The whole Dewey system is white-centric and Christian-centric. Unfortunately, that’s just how it goes. An undue amount of the 200s is taken over by Christianity, its history, and its pieces and parts. Christian Art gets 246, Jesus occupies 232, and the Bible gets all of the 220s. Since the subjects of today’s book are all New Testament folk, they get a nice spot at 225. I’m not saying I agree with it (Judaism and Islam deserve equal shares, too), but we live with it and do the best we can.

Bart Ehrman’s Peter, Paul, and Mary Magdalene was a real eye-opener. Not because it made me “see the light,” but rather due to the massive amount of non-canonical Early Church material that didn’t make it into the traditional Bible. Ehrman explores the history and legends around the three titular characters, parsing each canonical text and each apocryphal one to find out as much as possible about these three leaders.

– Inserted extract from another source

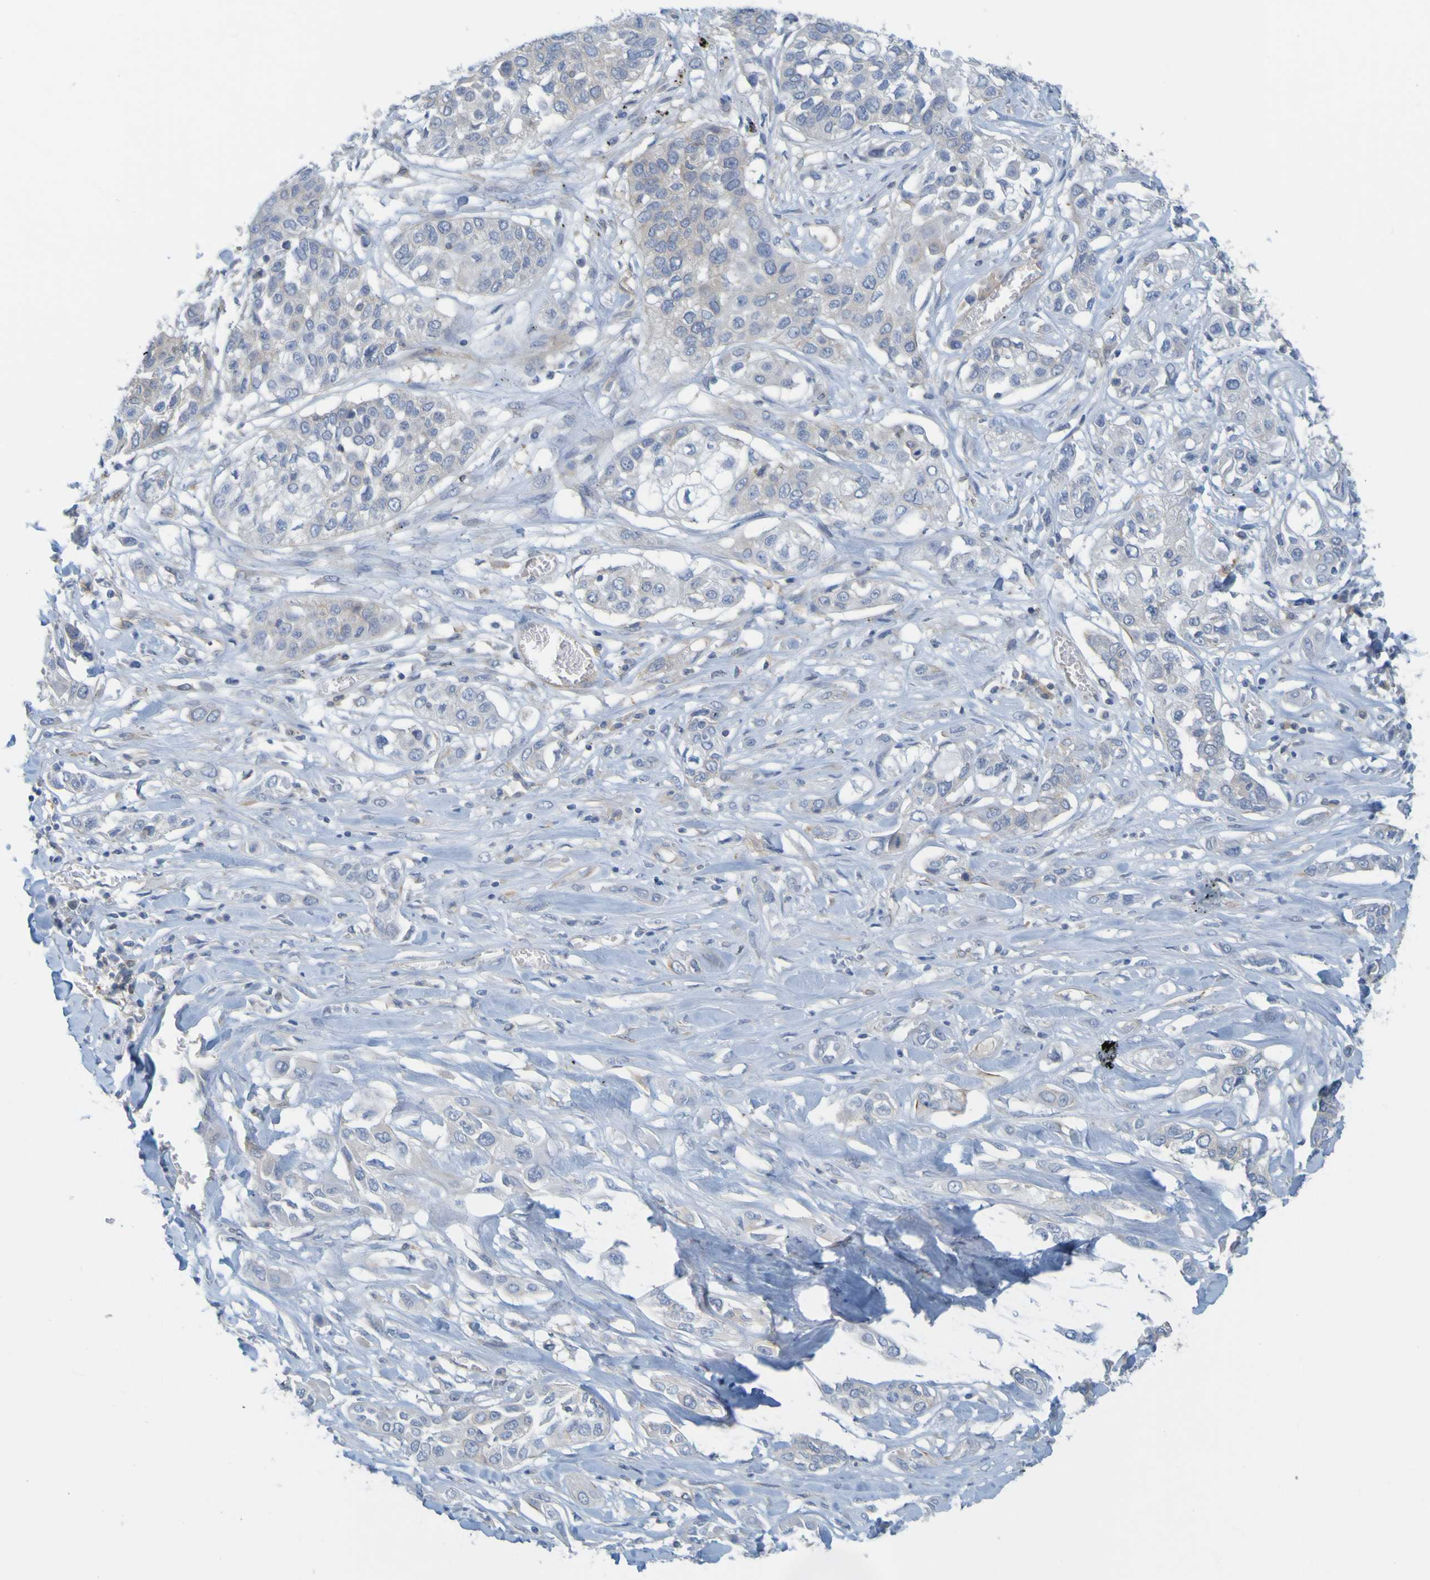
{"staining": {"intensity": "negative", "quantity": "none", "location": "none"}, "tissue": "lung cancer", "cell_type": "Tumor cells", "image_type": "cancer", "snomed": [{"axis": "morphology", "description": "Squamous cell carcinoma, NOS"}, {"axis": "topography", "description": "Lung"}], "caption": "This image is of squamous cell carcinoma (lung) stained with IHC to label a protein in brown with the nuclei are counter-stained blue. There is no expression in tumor cells.", "gene": "APPL1", "patient": {"sex": "male", "age": 71}}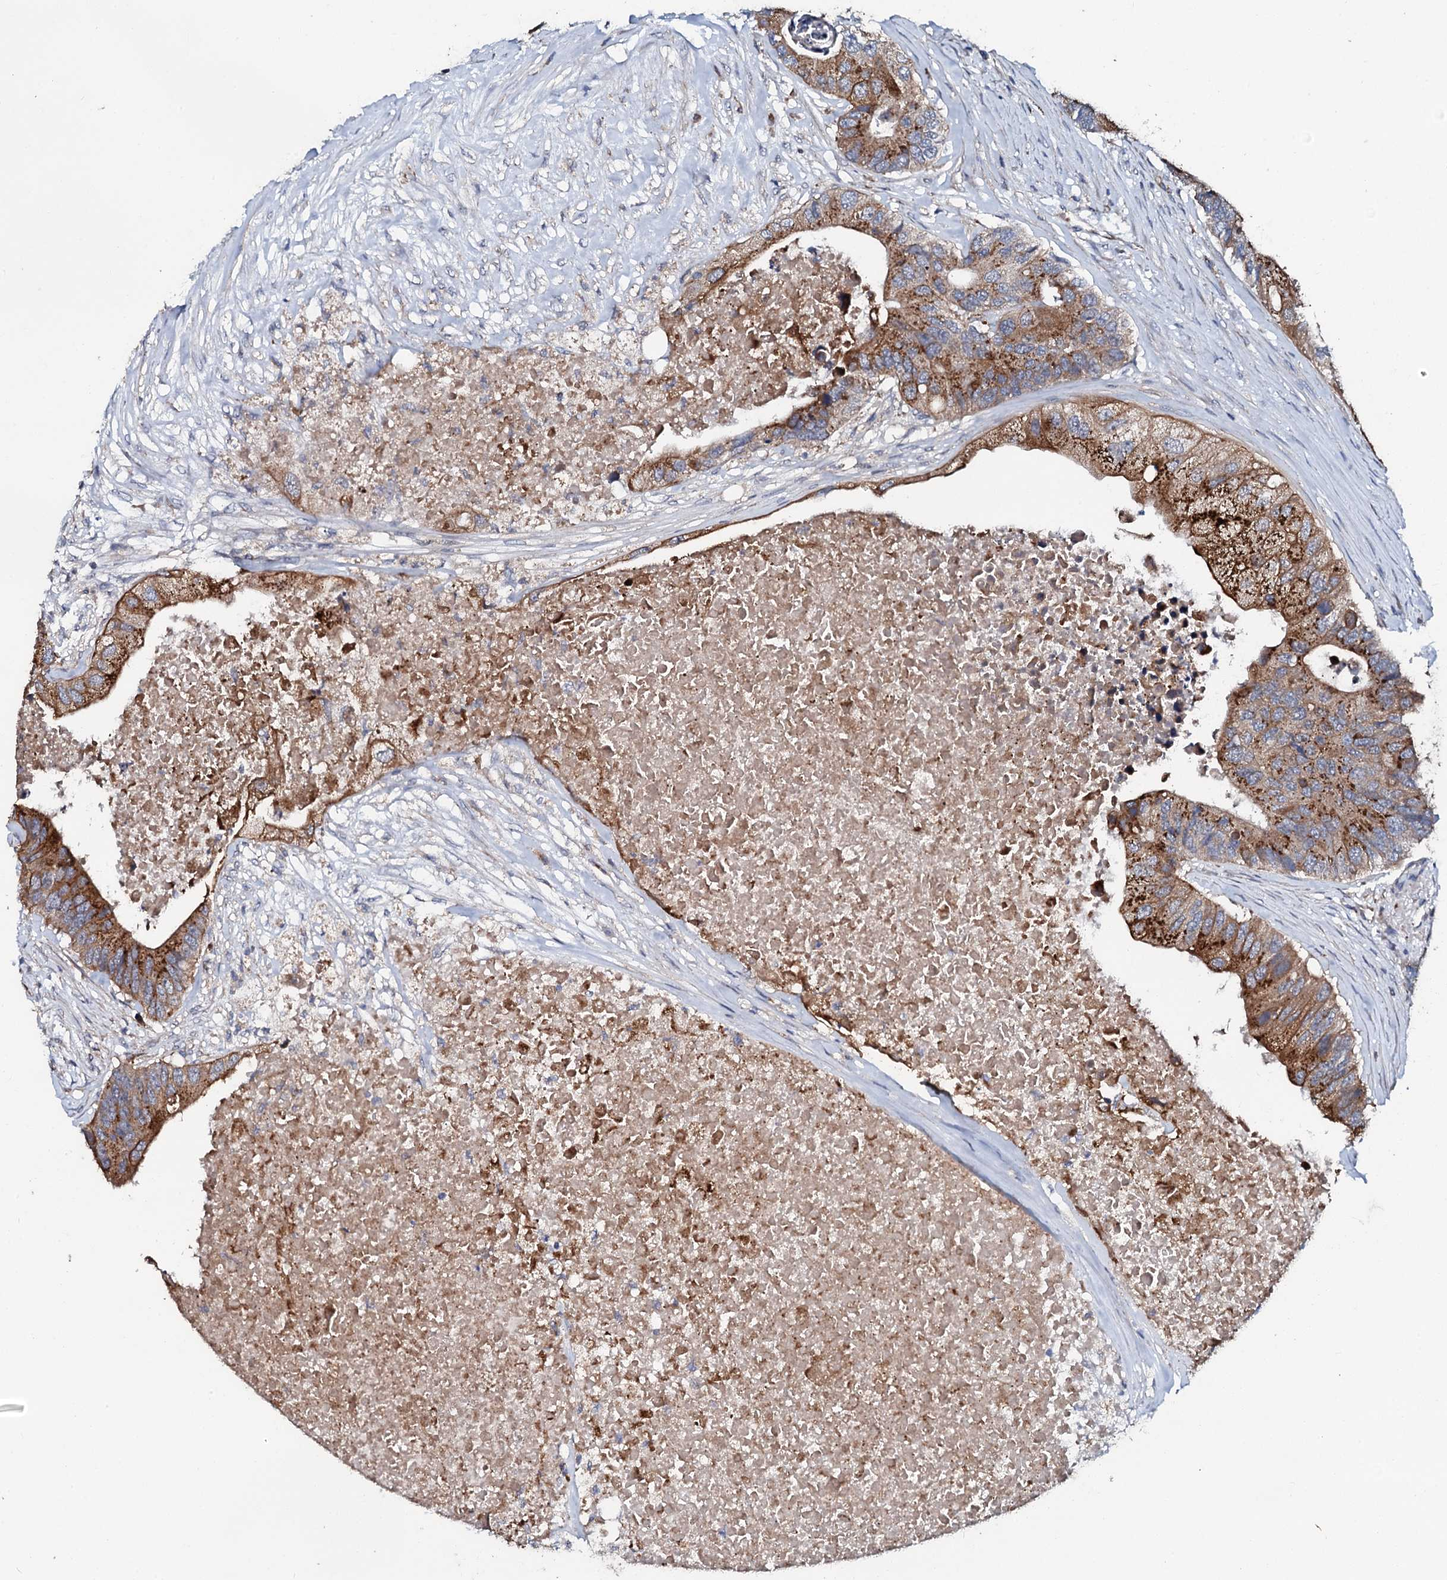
{"staining": {"intensity": "strong", "quantity": ">75%", "location": "cytoplasmic/membranous"}, "tissue": "colorectal cancer", "cell_type": "Tumor cells", "image_type": "cancer", "snomed": [{"axis": "morphology", "description": "Adenocarcinoma, NOS"}, {"axis": "topography", "description": "Colon"}], "caption": "Tumor cells exhibit high levels of strong cytoplasmic/membranous expression in approximately >75% of cells in human colorectal cancer (adenocarcinoma).", "gene": "GLCE", "patient": {"sex": "male", "age": 71}}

One must understand that these were real historical figures once you strip away the miracles and divine interventions. They lived, loved, and wrote about their surroundings and their faith (except Mary–she couldn’t write). Paul was a curmudgeonly old lawyer until he turned to Christ and his teachings. Peter was a lowly fisherman; Mary, a Jewish sinner. The book gives a rich history of first century BCE Judaism and the centuries thereafter. My first foray into the religion books was exceedingly informative to say the least. For those who haven’t read any Early Church history, I urge you to, regardless of your faith.

Of special interest is the possible argument that without Mary and her witnessing of Jesus rising from the tomb, there would be no Christianity. (The other argument is that Peter started the whole thing.) Christianity does not become powerful among the region until people hear and believe that he rose from the grave as proof of God’s power. All in all, he makes a compelling case without resorting to didactic prose.